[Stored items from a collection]
Segment Open

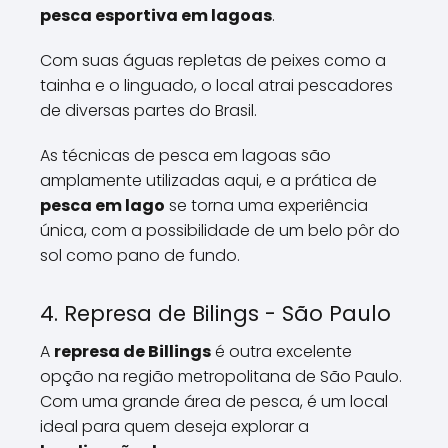
pesca esportiva em lagoas
.
Com suas águas repletas de peixes como a
tainha e o linguado, o local atrai pescadores
de diversas partes do Brasil.
As técnicas de pesca em lagoas são
amplamente utilizadas aqui, e a prática de
pesca em lago
se torna uma experiência
única, com a possibilidade de um belo pôr do
sol como pano de fundo.
4. Represa de Bilings - São Paulo
A
represa de Billings
é outra excelente
opção na região metropolitana de São Paulo.
Com uma grande área de pesca, é um local
ideal para quem deseja explorar a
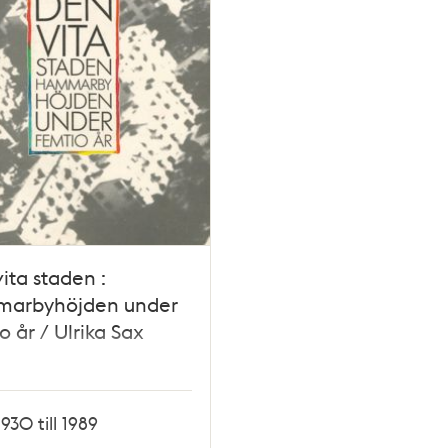
ita staden :
arbyhöjden under
o år / Ulrika Sax
1930 till 1989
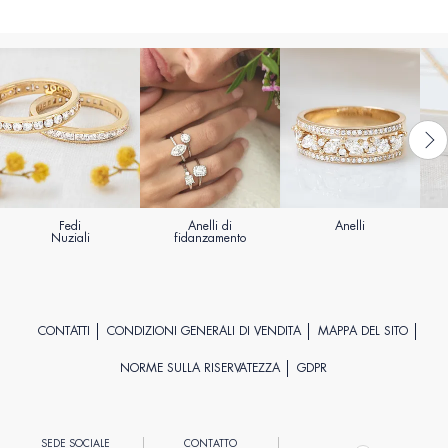
Fedi
Anelli di
Anelli
Nuziali
fidanzamento
CONTATTI
CONDIZIONI GENERALI DI VENDITA
MAPPA DEL SITO
NORME SULLA RISERVATEZZA
GDPR
SEDE SOCIALE
CONTATTO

Segment Closed

Beginning at the line that contains "arbyhöjden under", transcribe it and every later line through the last line of the data above, exactly, and drop the pictures.

Problem solution
arbyhöjden under
o år / Ulrika Sax
1930 till 1989
Fedi
Anelli di
Anelli
Nuziali
fidanzamento
CONTATTI
CONDIZIONI GENERALI DI VENDITA
MAPPA DEL SITO
NORME SULLA RISERVATEZZA
GDPR
SEDE SOCIALE
CONTATTO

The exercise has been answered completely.